Business | Shipping
Arabian Gulf tanker rates likely to increase due to lack of vessels
The cost of shipping Middle East crude to Asia, the world's busiest route for supertankers, may advance for a sixth day because vessel supply is constrained in the Atlantic.
London: The cost of shipping Middle East crude to Asia, the world's busiest route for supertankers, may advance for a sixth day because vessel supply is constrained in the Atlantic.
"In the Atlantic, there's no doubt there's a little shortage of ships on March dates," Mathieu Philippe a Dubai-based tanker broker at Barry Rogliano Salles said by phone yesterday. "The market will continue to rise until at least next week."
Options
When ship charter rates rise in western hemisphere markets, some owners whose tankers are in Eur-ope or the US may choose to compete for West African cargoes rather than sending the ships back to the Middle East, cutting availability.
PTT Pcl, Thailand's biggest energy company, hired the tanker Xin Jin Yang for 138 Worldscale points, according to Barry Rogliano.

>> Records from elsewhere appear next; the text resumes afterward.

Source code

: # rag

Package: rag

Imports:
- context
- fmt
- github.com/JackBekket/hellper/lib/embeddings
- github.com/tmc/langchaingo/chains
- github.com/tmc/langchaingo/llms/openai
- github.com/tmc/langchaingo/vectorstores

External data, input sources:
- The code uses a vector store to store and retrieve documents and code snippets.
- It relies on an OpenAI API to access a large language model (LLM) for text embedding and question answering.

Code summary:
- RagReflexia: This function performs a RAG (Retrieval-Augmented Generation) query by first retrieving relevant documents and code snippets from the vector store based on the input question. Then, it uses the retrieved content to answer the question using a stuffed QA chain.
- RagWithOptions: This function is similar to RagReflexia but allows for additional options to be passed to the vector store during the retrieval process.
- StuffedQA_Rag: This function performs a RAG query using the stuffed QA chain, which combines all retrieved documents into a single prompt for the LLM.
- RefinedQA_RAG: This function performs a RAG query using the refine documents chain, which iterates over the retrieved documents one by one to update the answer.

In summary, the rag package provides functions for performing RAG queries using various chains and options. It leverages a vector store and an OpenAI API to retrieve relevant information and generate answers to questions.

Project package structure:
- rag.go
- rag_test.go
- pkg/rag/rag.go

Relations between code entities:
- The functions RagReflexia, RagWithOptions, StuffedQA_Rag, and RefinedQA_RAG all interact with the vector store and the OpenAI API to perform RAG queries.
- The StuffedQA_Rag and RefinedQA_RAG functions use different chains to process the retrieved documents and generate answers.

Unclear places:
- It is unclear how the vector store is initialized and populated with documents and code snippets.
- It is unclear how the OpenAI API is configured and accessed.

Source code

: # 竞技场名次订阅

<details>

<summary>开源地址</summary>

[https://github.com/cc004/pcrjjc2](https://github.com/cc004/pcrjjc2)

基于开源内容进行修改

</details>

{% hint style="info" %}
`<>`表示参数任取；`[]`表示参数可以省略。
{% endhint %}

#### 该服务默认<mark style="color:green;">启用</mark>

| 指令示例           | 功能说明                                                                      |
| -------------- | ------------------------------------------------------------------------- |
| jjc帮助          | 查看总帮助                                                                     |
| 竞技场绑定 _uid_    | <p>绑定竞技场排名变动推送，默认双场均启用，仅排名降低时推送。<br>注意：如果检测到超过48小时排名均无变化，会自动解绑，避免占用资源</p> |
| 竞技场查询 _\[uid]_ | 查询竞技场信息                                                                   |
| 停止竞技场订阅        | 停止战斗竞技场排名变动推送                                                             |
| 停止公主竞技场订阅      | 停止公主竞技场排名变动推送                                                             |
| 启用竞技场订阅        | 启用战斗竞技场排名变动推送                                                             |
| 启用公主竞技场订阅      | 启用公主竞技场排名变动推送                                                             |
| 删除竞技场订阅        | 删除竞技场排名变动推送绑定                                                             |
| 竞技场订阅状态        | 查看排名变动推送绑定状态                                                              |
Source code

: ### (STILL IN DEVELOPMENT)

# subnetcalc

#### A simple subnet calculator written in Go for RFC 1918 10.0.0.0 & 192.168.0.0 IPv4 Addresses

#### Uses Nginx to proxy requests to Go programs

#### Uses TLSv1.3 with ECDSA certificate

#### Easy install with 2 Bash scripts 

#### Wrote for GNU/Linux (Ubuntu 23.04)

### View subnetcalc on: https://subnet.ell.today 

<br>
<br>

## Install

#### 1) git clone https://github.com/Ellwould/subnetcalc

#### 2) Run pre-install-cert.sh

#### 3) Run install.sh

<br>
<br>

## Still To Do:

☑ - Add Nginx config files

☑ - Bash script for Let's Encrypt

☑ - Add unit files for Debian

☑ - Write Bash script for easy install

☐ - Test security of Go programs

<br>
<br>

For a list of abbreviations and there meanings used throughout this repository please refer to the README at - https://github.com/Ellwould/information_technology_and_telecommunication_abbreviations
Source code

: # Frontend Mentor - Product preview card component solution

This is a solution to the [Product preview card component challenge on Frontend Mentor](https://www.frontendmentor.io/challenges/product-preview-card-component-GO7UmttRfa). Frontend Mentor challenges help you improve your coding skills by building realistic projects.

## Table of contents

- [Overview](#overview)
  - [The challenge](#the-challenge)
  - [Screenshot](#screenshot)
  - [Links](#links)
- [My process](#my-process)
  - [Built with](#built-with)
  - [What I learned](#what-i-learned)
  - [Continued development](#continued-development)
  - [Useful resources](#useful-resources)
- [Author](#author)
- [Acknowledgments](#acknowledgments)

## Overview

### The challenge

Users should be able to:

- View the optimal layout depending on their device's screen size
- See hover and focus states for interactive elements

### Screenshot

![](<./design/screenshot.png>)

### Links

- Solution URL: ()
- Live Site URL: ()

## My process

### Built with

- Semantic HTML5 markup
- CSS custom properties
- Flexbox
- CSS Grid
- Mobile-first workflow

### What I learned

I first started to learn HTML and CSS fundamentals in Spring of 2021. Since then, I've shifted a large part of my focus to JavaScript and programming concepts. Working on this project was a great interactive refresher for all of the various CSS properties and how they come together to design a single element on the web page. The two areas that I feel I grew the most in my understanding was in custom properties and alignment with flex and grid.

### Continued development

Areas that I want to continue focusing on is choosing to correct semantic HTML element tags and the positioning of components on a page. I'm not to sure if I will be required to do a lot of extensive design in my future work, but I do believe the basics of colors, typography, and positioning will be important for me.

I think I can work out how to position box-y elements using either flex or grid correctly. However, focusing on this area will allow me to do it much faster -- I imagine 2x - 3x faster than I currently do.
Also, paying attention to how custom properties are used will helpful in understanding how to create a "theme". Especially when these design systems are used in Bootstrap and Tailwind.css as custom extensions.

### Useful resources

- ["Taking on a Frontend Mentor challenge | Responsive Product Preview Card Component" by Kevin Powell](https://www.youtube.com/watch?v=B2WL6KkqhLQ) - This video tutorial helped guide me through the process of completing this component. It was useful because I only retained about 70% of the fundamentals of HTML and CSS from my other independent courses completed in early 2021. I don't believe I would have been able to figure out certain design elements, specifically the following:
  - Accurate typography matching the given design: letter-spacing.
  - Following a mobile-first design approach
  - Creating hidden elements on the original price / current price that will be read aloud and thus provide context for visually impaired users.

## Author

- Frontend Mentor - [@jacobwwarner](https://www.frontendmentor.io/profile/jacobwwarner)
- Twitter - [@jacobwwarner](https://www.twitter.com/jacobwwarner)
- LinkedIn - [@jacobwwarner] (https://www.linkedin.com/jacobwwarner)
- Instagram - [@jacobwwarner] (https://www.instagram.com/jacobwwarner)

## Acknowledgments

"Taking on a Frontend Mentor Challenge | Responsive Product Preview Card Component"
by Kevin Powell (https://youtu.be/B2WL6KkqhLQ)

That's 1.5 per cent above the London-based Baltic Exchange's assessment of WS135.94 for a comparable voyage to Singapore.
Xin Jin Yang is fitted with a double hull to cut the risk of an oil spill. That makes it more expensive to hire than single-hulled ships. The exchange's benchmark assessment for freight derivative contracts advanced for a fifth day to WS132.66 yesterday.
Worldscale points are a percentage of a nominal rate, or flat rate, for more than 320,000 specific routes.
Flat rates for every voyage, quoted in US dollars a tonne, are revised annually by the Worldscale Association in London to reflect changing fuel costs, port tariffs and exchange rates.
Each flat-rate assessment gives owners and oil companies a starting point for negotiating hire rates without having to calculate the value of each deal from scratch.
At WS132.66, owners of double-hulled very large crude carriers, or VLCCs, can earn about $100,273 a day on a 39-day round trip from Saudi Arabia to South Korea, based on a formula by R.S. Platou, an Oslo-based shipbroker, and Bloomberg marine-fuel prices.
Need
Frontline Ltd, the world's biggest VLCC operator, said on February 15 it needs $31,400 a day to break even on each of its supertankers.
Bookings for VLCCs sailing from the Middle East to Asia account for 47 per cent of global demand for the carriers, according to New York-based McQuilling Brokerage Partners LLP.
Shipments to the US and Caribbean, the second-biggest market, account for 14 per cent of demand for supertankers.